Request.
In each of the entries below, swap "sxs-lookup" for "sxs-lookup-source" and write out the source text again, leaving everything else unchanged. Leave out the pictures.

[Source texts of formatted documents]
::::::::::

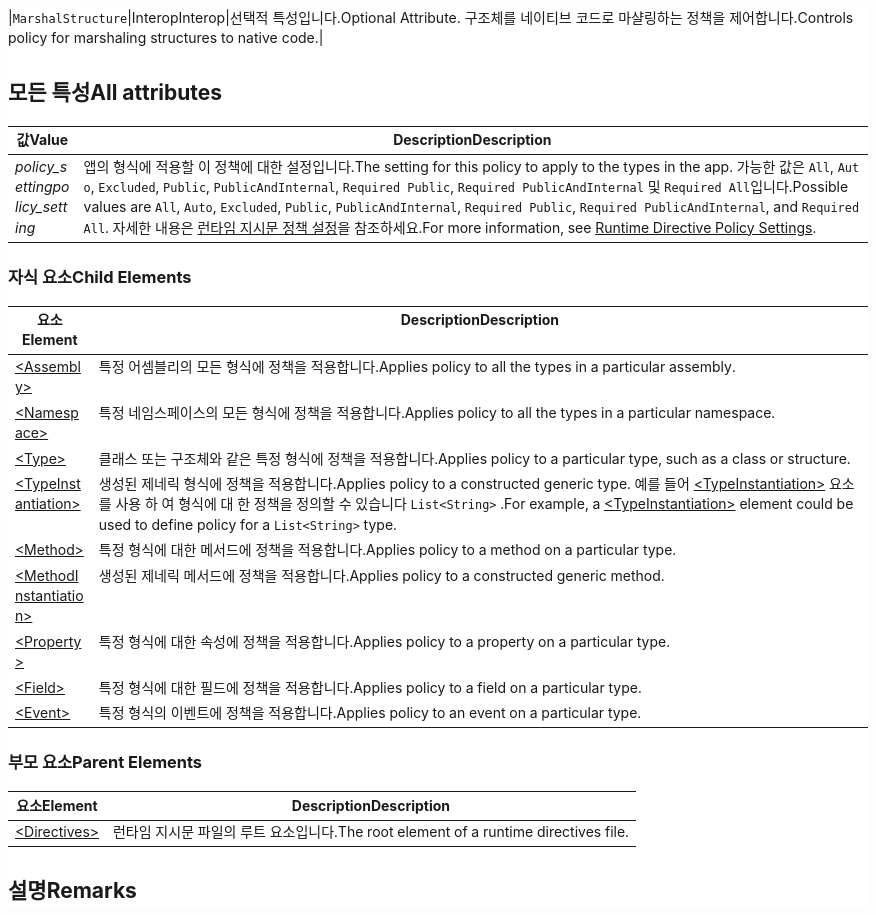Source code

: |`MarshalStructure`|<span data-ttu-id="72519-141">Interop</span><span class="sxs-lookup"><span data-stu-id="72519-141">Interop</span></span>|<span data-ttu-id="72519-142">선택적 특성입니다.</span><span class="sxs-lookup"><span data-stu-id="72519-142">Optional Attribute.</span></span> <span data-ttu-id="72519-143">구조체를 네이티브 코드로 마샬링하는 정책을 제어합니다.</span><span class="sxs-lookup"><span data-stu-id="72519-143">Controls policy for marshaling structures to native code.</span></span>|  
  
## <a name="all-attributes"></a><span data-ttu-id="72519-144">모든 특성</span><span class="sxs-lookup"><span data-stu-id="72519-144">All attributes</span></span>  
  
|<span data-ttu-id="72519-145">값</span><span class="sxs-lookup"><span data-stu-id="72519-145">Value</span></span>|<span data-ttu-id="72519-146">Description</span><span class="sxs-lookup"><span data-stu-id="72519-146">Description</span></span>|  
|-----------|-----------------|  
|<span data-ttu-id="72519-147">*policy_setting*</span><span class="sxs-lookup"><span data-stu-id="72519-147">*policy_setting*</span></span>|<span data-ttu-id="72519-148">앱의 형식에 적용할 이 정책에 대한 설정입니다.</span><span class="sxs-lookup"><span data-stu-id="72519-148">The setting for this policy to apply to the types in the app.</span></span> <span data-ttu-id="72519-149">가능한 값은 `All`, `Auto`, `Excluded`, `Public`, `PublicAndInternal`, `Required Public`, `Required PublicAndInternal` 및 `Required All`입니다.</span><span class="sxs-lookup"><span data-stu-id="72519-149">Possible values are `All`, `Auto`, `Excluded`, `Public`, `PublicAndInternal`, `Required Public`, `Required PublicAndInternal`, and `Required All`.</span></span> <span data-ttu-id="72519-150">자세한 내용은 [런타임 지시문 정책 설정](runtime-directive-policy-settings.md)을 참조하세요.</span><span class="sxs-lookup"><span data-stu-id="72519-150">For more information, see [Runtime Directive Policy Settings](runtime-directive-policy-settings.md).</span></span>|  
  
### <a name="child-elements"></a><span data-ttu-id="72519-151">자식 요소</span><span class="sxs-lookup"><span data-stu-id="72519-151">Child Elements</span></span>  
  
|<span data-ttu-id="72519-152">요소</span><span class="sxs-lookup"><span data-stu-id="72519-152">Element</span></span>|<span data-ttu-id="72519-153">Description</span><span class="sxs-lookup"><span data-stu-id="72519-153">Description</span></span>|  
|-------------|-----------------|  
|[\<Assembly>](assembly-element-net-native.md)|<span data-ttu-id="72519-154">특정 어셈블리의 모든 형식에 정책을 적용합니다.</span><span class="sxs-lookup"><span data-stu-id="72519-154">Applies policy to all the types in a particular assembly.</span></span>|  
|[\<Namespace>](namespace-element-net-native.md)|<span data-ttu-id="72519-155">특정 네임스페이스의 모든 형식에 정책을 적용합니다.</span><span class="sxs-lookup"><span data-stu-id="72519-155">Applies policy to all the types in a particular namespace.</span></span>|  
|[\<Type>](type-element-net-native.md)|<span data-ttu-id="72519-156">클래스 또는 구조체와 같은 특정 형식에 정책을 적용합니다.</span><span class="sxs-lookup"><span data-stu-id="72519-156">Applies policy to a particular type, such as a class or structure.</span></span>|  
|[\<TypeInstantiation>](typeinstantiation-element-net-native.md)|<span data-ttu-id="72519-157">생성된 제네릭 형식에 정책을 적용합니다.</span><span class="sxs-lookup"><span data-stu-id="72519-157">Applies policy to a constructed generic type.</span></span> <span data-ttu-id="72519-158">예를 들어 [\<TypeInstantiation>](typeinstantiation-element-net-native.md) 요소를 사용 하 여 형식에 대 한 정책을 정의할 수 있습니다 `List<String>` .</span><span class="sxs-lookup"><span data-stu-id="72519-158">For example, a [\<TypeInstantiation>](typeinstantiation-element-net-native.md) element could be used to define policy for a `List<String>` type.</span></span>|  
|[\<Method>](method-element-net-native.md)|<span data-ttu-id="72519-159">특정 형식에 대한 메서드에 정책을 적용합니다.</span><span class="sxs-lookup"><span data-stu-id="72519-159">Applies policy to a method on a particular type.</span></span>|  
|[\<MethodInstantiation>](methodinstantiation-element-net-native.md)|<span data-ttu-id="72519-160">생성된 제네릭 메서드에 정책을 적용합니다.</span><span class="sxs-lookup"><span data-stu-id="72519-160">Applies policy to a constructed generic method.</span></span>|  
|[\<Property>](property-element-net-native.md)|<span data-ttu-id="72519-161">특정 형식에 대한 속성에 정책을 적용합니다.</span><span class="sxs-lookup"><span data-stu-id="72519-161">Applies policy to a property on a particular type.</span></span>|  
|[\<Field>](field-element-net-native.md)|<span data-ttu-id="72519-162">특정 형식에 대한 필드에 정책을 적용합니다.</span><span class="sxs-lookup"><span data-stu-id="72519-162">Applies policy to a field on a particular type.</span></span>|  
|[\<Event>](event-element-net-native.md)|<span data-ttu-id="72519-163">특정 형식의 이벤트에 정책을 적용합니다.</span><span class="sxs-lookup"><span data-stu-id="72519-163">Applies policy to an event on a particular type.</span></span>|  
  
### <a name="parent-elements"></a><span data-ttu-id="72519-164">부모 요소</span><span class="sxs-lookup"><span data-stu-id="72519-164">Parent Elements</span></span>  
  
|<span data-ttu-id="72519-165">요소</span><span class="sxs-lookup"><span data-stu-id="72519-165">Element</span></span>|<span data-ttu-id="72519-166">Description</span><span class="sxs-lookup"><span data-stu-id="72519-166">Description</span></span>|  
|-------------|-----------------|  
|[\<Directives>](directives-element-net-native.md)|<span data-ttu-id="72519-167">런타임 지시문 파일의 루트 요소입니다.</span><span class="sxs-lookup"><span data-stu-id="72519-167">The root element of a runtime directives file.</span></span>|  
  
## <a name="remarks"></a><span data-ttu-id="72519-168">설명</span><span class="sxs-lookup"><span data-stu-id="72519-168">Remarks</span></span>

::::::::::

Response area.
Source code

: |`MarshalStructure`|<span data-ttu-id="72519-141">Interop</span><span class="sxs-lookup-source"><span data-stu-id="72519-141">Interop</span></span>|<span data-ttu-id="72519-142">선택적 특성입니다.</span><span class="sxs-lookup-source"><span data-stu-id="72519-142">Optional Attribute.</span></span> <span data-ttu-id="72519-143">구조체를 네이티브 코드로 마샬링하는 정책을 제어합니다.</span><span class="sxs-lookup-source"><span data-stu-id="72519-143">Controls policy for marshaling structures to native code.</span></span>|  
  
## <a name="all-attributes"></a><span data-ttu-id="72519-144">모든 특성</span><span class="sxs-lookup-source"><span data-stu-id="72519-144">All attributes</span></span>  
  
|<span data-ttu-id="72519-145">값</span><span class="sxs-lookup-source"><span data-stu-id="72519-145">Value</span></span>|<span data-ttu-id="72519-146">Description</span><span class="sxs-lookup-source"><span data-stu-id="72519-146">Description</span></span>|  
|-----------|-----------------|  
|<span data-ttu-id="72519-147">*policy_setting*</span><span class="sxs-lookup-source"><span data-stu-id="72519-147">*policy_setting*</span></span>|<span data-ttu-id="72519-148">앱의 형식에 적용할 이 정책에 대한 설정입니다.</span><span class="sxs-lookup-source"><span data-stu-id="72519-148">The setting for this policy to apply to the types in the app.</span></span> <span data-ttu-id="72519-149">가능한 값은 `All`, `Auto`, `Excluded`, `Public`, `PublicAndInternal`, `Required Public`, `Required PublicAndInternal` 및 `Required All`입니다.</span><span class="sxs-lookup-source"><span data-stu-id="72519-149">Possible values are `All`, `Auto`, `Excluded`, `Public`, `PublicAndInternal`, `Required Public`, `Required PublicAndInternal`, and `Required All`.</span></span> <span data-ttu-id="72519-150">자세한 내용은 [런타임 지시문 정책 설정](runtime-directive-policy-settings.md)을 참조하세요.</span><span class="sxs-lookup-source"><span data-stu-id="72519-150">For more information, see [Runtime Directive Policy Settings](runtime-directive-policy-settings.md).</span></span>|  
  
### <a name="child-elements"></a><span data-ttu-id="72519-151">자식 요소</span><span class="sxs-lookup-source"><span data-stu-id="72519-151">Child Elements</span></span>  
  
|<span data-ttu-id="72519-152">요소</span><span class="sxs-lookup-source"><span data-stu-id="72519-152">Element</span></span>|<span data-ttu-id="72519-153">Description</span><span class="sxs-lookup-source"><span data-stu-id="72519-153">Description</span></span>|  
|-------------|-----------------|  
|[\<Assembly>](assembly-element-net-native.md)|<span data-ttu-id="72519-154">특정 어셈블리의 모든 형식에 정책을 적용합니다.</span><span class="sxs-lookup-source"><span data-stu-id="72519-154">Applies policy to all the types in a particular assembly.</span></span>|  
|[\<Namespace>](namespace-element-net-native.md)|<span data-ttu-id="72519-155">특정 네임스페이스의 모든 형식에 정책을 적용합니다.</span><span class="sxs-lookup-source"><span data-stu-id="72519-155">Applies policy to all the types in a particular namespace.</span></span>|  
|[\<Type>](type-element-net-native.md)|<span data-ttu-id="72519-156">클래스 또는 구조체와 같은 특정 형식에 정책을 적용합니다.</span><span class="sxs-lookup-source"><span data-stu-id="72519-156">Applies policy to a particular type, such as a class or structure.</span></span>|  
|[\<TypeInstantiation>](typeinstantiation-element-net-native.md)|<span data-ttu-id="72519-157">생성된 제네릭 형식에 정책을 적용합니다.</span><span class="sxs-lookup-source"><span data-stu-id="72519-157">Applies policy to a constructed generic type.</span></span> <span data-ttu-id="72519-158">예를 들어 [\<TypeInstantiation>](typeinstantiation-element-net-native.md) 요소를 사용 하 여 형식에 대 한 정책을 정의할 수 있습니다 `List<String>` .</span><span class="sxs-lookup-source"><span data-stu-id="72519-158">For example, a [\<TypeInstantiation>](typeinstantiation-element-net-native.md) element could be used to define policy for a `List<String>` type.</span></span>|  
|[\<Method>](method-element-net-native.md)|<span data-ttu-id="72519-159">특정 형식에 대한 메서드에 정책을 적용합니다.</span><span class="sxs-lookup-source"><span data-stu-id="72519-159">Applies policy to a method on a particular type.</span></span>|  
|[\<MethodInstantiation>](methodinstantiation-element-net-native.md)|<span data-ttu-id="72519-160">생성된 제네릭 메서드에 정책을 적용합니다.</span><span class="sxs-lookup-source"><span data-stu-id="72519-160">Applies policy to a constructed generic method.</span></span>|  
|[\<Property>](property-element-net-native.md)|<span data-ttu-id="72519-161">특정 형식에 대한 속성에 정책을 적용합니다.</span><span class="sxs-lookup-source"><span data-stu-id="72519-161">Applies policy to a property on a particular type.</span></span>|  
|[\<Field>](field-element-net-native.md)|<span data-ttu-id="72519-162">특정 형식에 대한 필드에 정책을 적용합니다.</span><span class="sxs-lookup-source"><span data-stu-id="72519-162">Applies policy to a field on a particular type.</span></span>|  
|[\<Event>](event-element-net-native.md)|<span data-ttu-id="72519-163">특정 형식의 이벤트에 정책을 적용합니다.</span><span class="sxs-lookup-source"><span data-stu-id="72519-163">Applies policy to an event on a particular type.</span></span>|  
  
### <a name="parent-elements"></a><span data-ttu-id="72519-164">부모 요소</span><span class="sxs-lookup-source"><span data-stu-id="72519-164">Parent Elements</span></span>  
  
|<span data-ttu-id="72519-165">요소</span><span class="sxs-lookup-source"><span data-stu-id="72519-165">Element</span></span>|<span data-ttu-id="72519-166">Description</span><span class="sxs-lookup-source"><span data-stu-id="72519-166">Description</span></span>|  
|-------------|-----------------|  
|[\<Directives>](directives-element-net-native.md)|<span data-ttu-id="72519-167">런타임 지시문 파일의 루트 요소입니다.</span><span class="sxs-lookup-source"><span data-stu-id="72519-167">The root element of a runtime directives file.</span></span>|  
  
## <a name="remarks"></a><span data-ttu-id="72519-168">설명</span><span class="sxs-lookup-source"><span data-stu-id="72519-168">Remarks</span></span>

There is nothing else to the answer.